- Data excerpts:
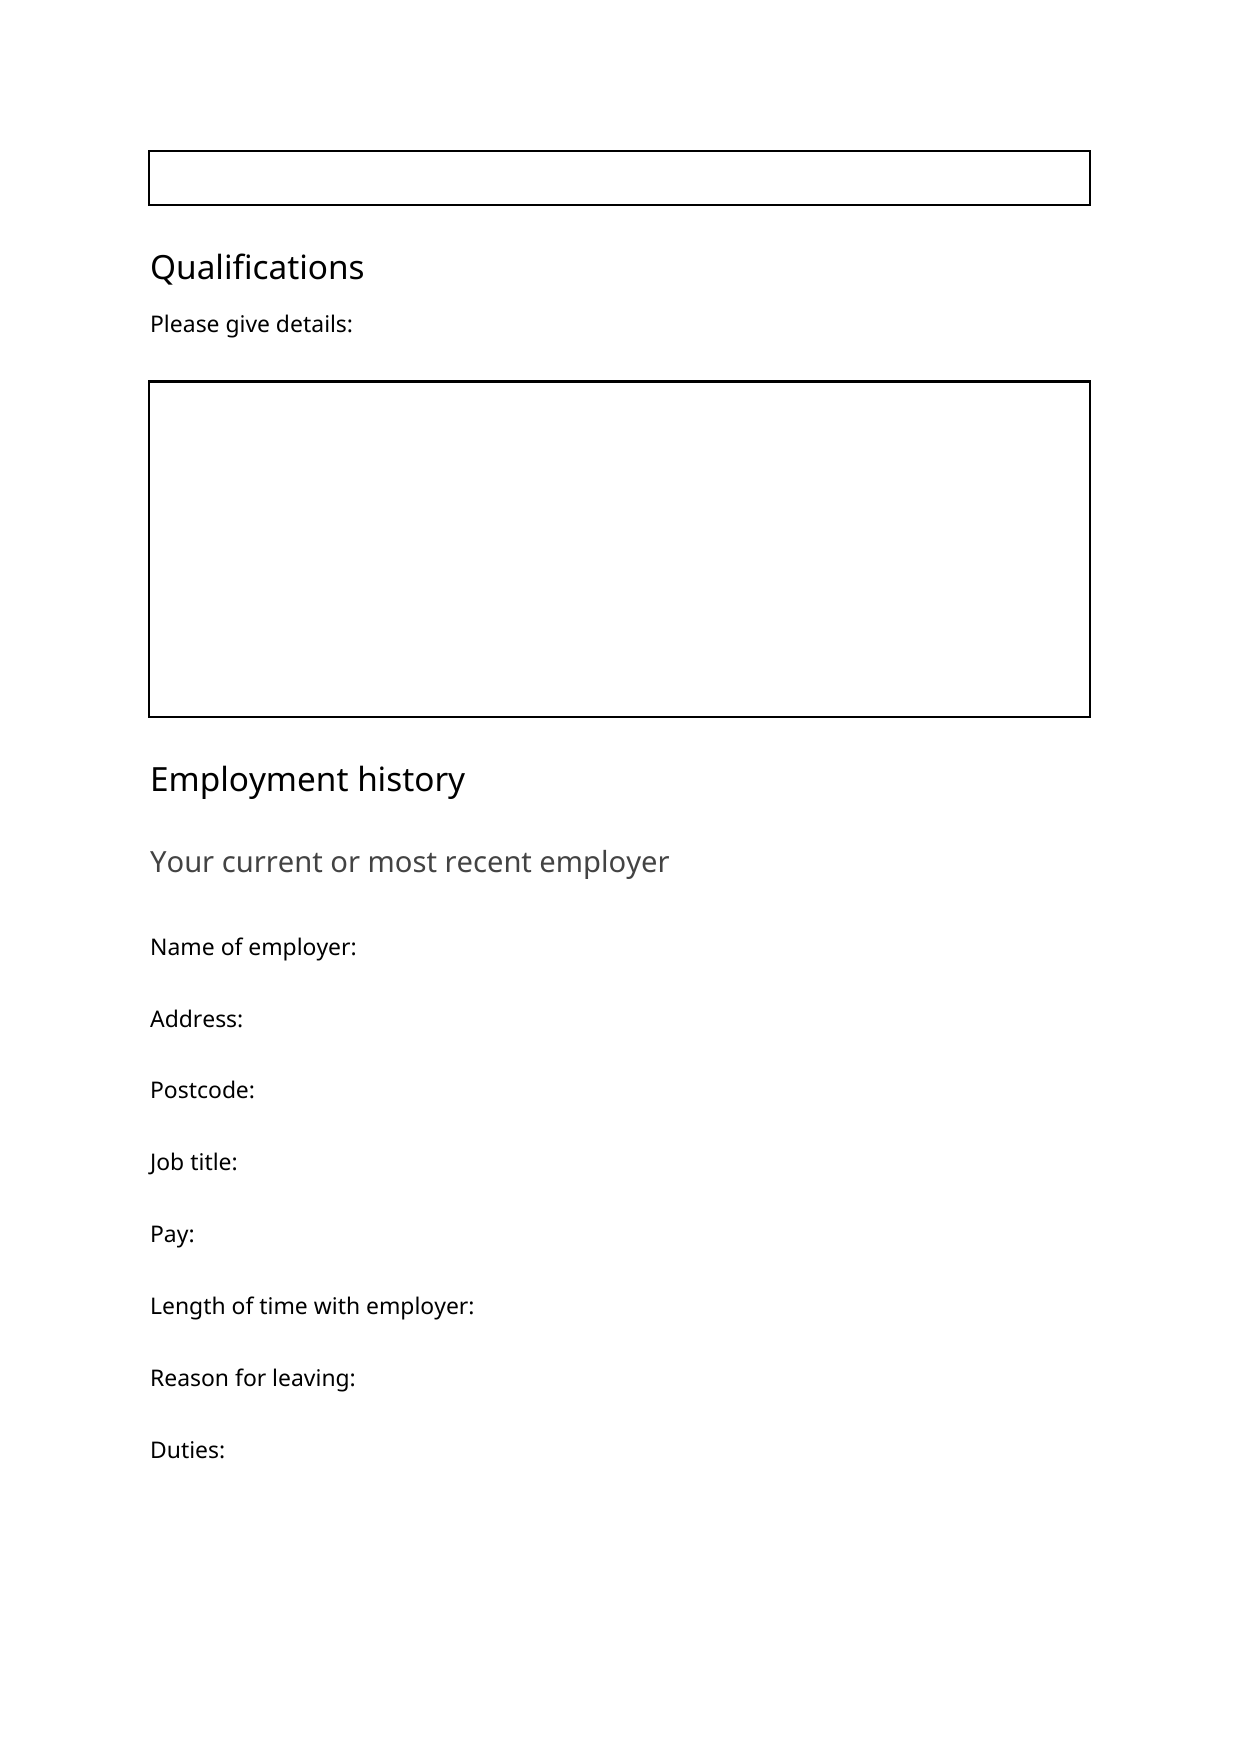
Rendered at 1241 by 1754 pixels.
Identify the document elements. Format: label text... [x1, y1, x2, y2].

text Duties: [150, 1434, 1090, 1465]
text Reason for leaving: [150, 1362, 1090, 1393]
text Job title: [150, 1146, 1090, 1178]
text Name of employer: [150, 931, 1090, 962]
subtitle Your current or most recent employer [150, 841, 1090, 881]
text Length of time with employer: [150, 1290, 1090, 1321]
text Postcode: [150, 1074, 1090, 1106]
text Please give details: [150, 308, 1090, 340]
text Address: [150, 1003, 1090, 1034]
text Pay: [150, 1218, 1090, 1249]
table_header [150, 152, 1089, 204]
subtitle Employment history [150, 755, 1090, 801]
table_header [150, 383, 1089, 716]
subtitle Qualifications [150, 244, 1090, 289]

- Your objective: Copy exactly, and only, the lines from the line that contains "Identify the document" through the end of the data above.

- Solution to this problem:
Identify the document elements. Format: label text... [x1, y1, x2, y2].

text Duties: [150, 1434, 1090, 1465]
text Reason for leaving: [150, 1362, 1090, 1393]
text Job title: [150, 1146, 1090, 1178]
text Name of employer: [150, 931, 1090, 962]
subtitle Your current or most recent employer [150, 841, 1090, 881]
text Length of time with employer: [150, 1290, 1090, 1321]
text Postcode: [150, 1074, 1090, 1106]
text Please give details: [150, 308, 1090, 340]
text Address: [150, 1003, 1090, 1034]
text Pay: [150, 1218, 1090, 1249]
table_header [150, 152, 1089, 204]
subtitle Employment history [150, 755, 1090, 801]
table_header [150, 383, 1089, 716]
subtitle Qualifications [150, 244, 1090, 289]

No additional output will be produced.